THIRUVANANTHAPURAM: The City Corporation’s reluctance to scrap the agreement with the private agency which runs the modern crematorium at Thycaud has been burning a hole in its pockets for the last four years. The Local Fund Audit report of the Corporation for the year 2009-10 puts the loss at an estimated Rs 8.64 lakh per year. Interestingly, it is the absence of the post of a ‘furnace operator’ in the Corporation that has been causing the leak.
It was from a Chennai-based company that the Corporation had bought two furnaces used in the crematorium at a cost of Rs 1 crore. As per the agreement made for the year 2007-08, running one furnace costs the Corporation Rs 30,000.

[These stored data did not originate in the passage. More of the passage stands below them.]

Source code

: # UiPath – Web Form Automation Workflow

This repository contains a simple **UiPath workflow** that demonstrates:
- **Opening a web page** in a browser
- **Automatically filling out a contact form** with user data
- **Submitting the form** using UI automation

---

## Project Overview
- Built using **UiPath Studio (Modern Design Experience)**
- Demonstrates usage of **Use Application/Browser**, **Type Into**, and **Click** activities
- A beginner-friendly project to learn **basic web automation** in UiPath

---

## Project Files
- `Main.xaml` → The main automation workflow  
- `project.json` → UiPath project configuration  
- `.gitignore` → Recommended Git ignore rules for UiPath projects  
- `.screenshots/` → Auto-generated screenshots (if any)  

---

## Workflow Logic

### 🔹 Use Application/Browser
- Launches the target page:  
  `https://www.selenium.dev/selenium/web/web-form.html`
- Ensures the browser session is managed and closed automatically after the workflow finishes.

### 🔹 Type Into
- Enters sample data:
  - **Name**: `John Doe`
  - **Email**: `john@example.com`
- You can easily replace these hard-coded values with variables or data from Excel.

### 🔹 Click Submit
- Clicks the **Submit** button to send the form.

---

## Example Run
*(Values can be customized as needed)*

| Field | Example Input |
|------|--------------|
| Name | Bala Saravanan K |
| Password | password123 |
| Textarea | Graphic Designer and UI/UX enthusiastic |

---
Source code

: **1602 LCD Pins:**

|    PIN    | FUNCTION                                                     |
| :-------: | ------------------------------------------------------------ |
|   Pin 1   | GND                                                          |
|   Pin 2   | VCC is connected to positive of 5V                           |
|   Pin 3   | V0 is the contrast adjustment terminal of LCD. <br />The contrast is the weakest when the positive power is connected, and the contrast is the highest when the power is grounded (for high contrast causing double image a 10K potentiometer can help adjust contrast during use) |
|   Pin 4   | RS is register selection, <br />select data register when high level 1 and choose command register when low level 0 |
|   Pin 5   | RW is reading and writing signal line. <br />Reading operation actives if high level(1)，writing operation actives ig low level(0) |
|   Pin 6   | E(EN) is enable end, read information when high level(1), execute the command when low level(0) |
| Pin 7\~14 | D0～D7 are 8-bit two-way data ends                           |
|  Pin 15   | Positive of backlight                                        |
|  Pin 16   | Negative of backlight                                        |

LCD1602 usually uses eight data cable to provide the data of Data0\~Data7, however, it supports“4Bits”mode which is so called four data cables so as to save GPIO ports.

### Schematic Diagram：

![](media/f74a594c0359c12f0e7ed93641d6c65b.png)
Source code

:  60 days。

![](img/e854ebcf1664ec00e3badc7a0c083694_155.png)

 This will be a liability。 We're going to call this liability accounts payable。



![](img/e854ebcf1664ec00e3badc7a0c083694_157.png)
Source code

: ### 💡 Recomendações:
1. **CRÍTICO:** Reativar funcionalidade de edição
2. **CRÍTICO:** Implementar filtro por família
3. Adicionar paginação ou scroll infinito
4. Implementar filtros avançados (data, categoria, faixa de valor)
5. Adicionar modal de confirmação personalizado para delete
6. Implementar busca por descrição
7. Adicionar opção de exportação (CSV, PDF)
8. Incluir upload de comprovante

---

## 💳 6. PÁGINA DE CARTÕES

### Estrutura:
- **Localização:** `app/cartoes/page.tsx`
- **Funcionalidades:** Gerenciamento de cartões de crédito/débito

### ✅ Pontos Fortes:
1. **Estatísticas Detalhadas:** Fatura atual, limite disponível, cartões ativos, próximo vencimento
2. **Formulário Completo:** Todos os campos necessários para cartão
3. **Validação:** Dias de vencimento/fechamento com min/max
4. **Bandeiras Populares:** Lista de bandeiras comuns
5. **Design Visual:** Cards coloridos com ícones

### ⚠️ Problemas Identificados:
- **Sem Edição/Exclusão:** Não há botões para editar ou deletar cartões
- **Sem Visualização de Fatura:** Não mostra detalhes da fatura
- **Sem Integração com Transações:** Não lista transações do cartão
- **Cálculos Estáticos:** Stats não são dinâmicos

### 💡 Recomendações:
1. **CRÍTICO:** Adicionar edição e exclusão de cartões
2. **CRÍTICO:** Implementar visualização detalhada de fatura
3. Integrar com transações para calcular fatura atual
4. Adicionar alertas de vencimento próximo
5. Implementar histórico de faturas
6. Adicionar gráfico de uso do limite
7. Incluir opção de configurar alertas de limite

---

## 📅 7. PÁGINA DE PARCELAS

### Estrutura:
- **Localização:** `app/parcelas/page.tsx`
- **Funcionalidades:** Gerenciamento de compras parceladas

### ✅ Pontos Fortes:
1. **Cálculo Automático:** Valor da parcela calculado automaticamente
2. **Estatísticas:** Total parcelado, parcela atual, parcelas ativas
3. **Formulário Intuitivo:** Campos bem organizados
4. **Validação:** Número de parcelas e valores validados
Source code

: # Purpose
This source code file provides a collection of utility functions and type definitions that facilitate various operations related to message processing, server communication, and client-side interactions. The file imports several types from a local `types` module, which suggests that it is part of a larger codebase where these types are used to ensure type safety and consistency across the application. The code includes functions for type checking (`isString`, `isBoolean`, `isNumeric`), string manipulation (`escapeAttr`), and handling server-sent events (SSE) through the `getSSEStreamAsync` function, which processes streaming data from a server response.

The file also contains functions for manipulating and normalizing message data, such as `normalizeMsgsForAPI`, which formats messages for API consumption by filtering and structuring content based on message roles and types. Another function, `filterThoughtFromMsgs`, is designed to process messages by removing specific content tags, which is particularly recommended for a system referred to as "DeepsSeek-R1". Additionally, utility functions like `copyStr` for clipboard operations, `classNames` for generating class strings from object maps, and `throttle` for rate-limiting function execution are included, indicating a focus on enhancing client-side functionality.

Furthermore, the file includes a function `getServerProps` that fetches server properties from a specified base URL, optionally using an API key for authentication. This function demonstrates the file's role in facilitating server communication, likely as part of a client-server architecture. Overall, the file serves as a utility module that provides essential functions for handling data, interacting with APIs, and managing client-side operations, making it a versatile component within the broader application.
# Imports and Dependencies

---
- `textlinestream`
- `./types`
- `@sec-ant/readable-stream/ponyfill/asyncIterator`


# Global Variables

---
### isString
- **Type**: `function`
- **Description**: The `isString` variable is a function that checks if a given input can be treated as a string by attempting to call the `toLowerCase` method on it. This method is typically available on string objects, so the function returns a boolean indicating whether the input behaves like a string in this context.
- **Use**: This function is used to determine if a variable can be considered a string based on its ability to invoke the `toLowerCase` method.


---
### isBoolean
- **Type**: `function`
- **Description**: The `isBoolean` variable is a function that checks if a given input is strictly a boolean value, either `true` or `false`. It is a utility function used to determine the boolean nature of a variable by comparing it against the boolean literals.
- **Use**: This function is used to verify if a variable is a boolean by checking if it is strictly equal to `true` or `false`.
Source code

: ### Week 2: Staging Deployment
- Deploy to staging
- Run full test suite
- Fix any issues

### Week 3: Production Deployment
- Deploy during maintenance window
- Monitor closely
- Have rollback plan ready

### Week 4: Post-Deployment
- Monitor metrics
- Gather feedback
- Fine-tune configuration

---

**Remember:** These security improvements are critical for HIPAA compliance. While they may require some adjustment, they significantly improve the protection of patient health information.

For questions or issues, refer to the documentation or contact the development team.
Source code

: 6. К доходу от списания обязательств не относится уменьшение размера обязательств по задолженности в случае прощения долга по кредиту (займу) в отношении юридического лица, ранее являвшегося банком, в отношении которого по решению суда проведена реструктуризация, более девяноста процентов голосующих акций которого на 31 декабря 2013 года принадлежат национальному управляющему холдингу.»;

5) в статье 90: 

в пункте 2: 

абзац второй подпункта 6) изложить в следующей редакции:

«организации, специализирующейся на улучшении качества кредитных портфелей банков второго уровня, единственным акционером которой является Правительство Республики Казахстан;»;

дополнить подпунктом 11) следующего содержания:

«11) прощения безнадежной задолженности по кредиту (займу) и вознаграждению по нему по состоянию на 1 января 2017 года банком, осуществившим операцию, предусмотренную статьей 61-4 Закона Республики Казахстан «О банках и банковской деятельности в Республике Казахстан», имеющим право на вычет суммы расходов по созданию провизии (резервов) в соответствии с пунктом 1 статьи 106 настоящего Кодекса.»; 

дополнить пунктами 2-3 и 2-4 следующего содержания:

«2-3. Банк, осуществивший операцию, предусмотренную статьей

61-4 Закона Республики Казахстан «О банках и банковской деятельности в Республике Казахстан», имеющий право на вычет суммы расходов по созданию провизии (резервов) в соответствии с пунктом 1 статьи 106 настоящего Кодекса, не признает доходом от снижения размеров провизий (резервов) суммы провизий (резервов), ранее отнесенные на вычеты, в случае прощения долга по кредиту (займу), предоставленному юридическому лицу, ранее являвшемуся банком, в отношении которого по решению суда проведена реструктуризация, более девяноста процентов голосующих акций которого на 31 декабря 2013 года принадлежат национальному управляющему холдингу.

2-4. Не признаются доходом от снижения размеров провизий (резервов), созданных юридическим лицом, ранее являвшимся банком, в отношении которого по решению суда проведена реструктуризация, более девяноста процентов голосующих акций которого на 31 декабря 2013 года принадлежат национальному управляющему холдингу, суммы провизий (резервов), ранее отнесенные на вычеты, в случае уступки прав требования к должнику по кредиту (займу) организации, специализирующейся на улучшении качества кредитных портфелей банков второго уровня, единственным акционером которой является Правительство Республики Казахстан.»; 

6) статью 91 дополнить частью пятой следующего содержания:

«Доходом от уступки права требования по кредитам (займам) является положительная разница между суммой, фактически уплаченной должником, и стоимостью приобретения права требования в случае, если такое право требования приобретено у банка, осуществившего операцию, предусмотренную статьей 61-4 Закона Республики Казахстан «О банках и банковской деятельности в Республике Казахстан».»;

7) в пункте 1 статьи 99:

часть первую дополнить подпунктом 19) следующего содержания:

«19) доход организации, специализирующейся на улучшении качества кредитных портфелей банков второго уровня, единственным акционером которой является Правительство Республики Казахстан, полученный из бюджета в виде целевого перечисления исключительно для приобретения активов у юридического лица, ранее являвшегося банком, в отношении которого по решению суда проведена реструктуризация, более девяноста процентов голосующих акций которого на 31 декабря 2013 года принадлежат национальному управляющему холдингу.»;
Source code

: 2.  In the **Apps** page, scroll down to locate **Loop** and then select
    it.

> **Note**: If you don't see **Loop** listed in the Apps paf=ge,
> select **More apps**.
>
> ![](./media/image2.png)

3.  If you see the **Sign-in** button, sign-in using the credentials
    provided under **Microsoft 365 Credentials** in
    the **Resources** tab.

The terms laid out by the company had said that one furnace would be operated, while the second one would be kept in reserve. But this was amended by the Council later and it was decided to run both the furnaces at the same time, doubling the cost. According to the agreement, the company was to give training to Corporation employees from February 2008. However, training was given to only one employee who was employed through the Employment Exchange. But the person, on his contract period ending, left after a few months.
Finally, the Corporation Secretary ordered that two persons be given training and absorbed on a daily wage basis. Though this is being done, the Corporation is yet to scrap the agreement and relieve the company.
"Since we do not have the post of a furnace operator, it is not possible to close the agreement. Every six months, we appoint new employees, who receive the training, but leave soon after,’’ said Deputy Mayor G Happykumar. Corporation officials said that a recommendation has been made to the government to approve of the post-creation to solve the problem.
Meanwhile, the running rate of a single furnace was hiked to Rs 36,000 a month, putting the burden at Rs 8.64 lakh per year. This is apart from the daily wages given to the furnace operators and Kudumbashree women who work there. In addition to this, the Corporation has to shell out around Rs 2.5-3 lakh as electricity bill per month and the water charges.
The Local Fund Audit report, completed in December 2011 and now before the Corporation for further action, says that the Corporation must stick to the original agreement made with the Chennai company and end the business with it, so as to plug the holes in its coffers.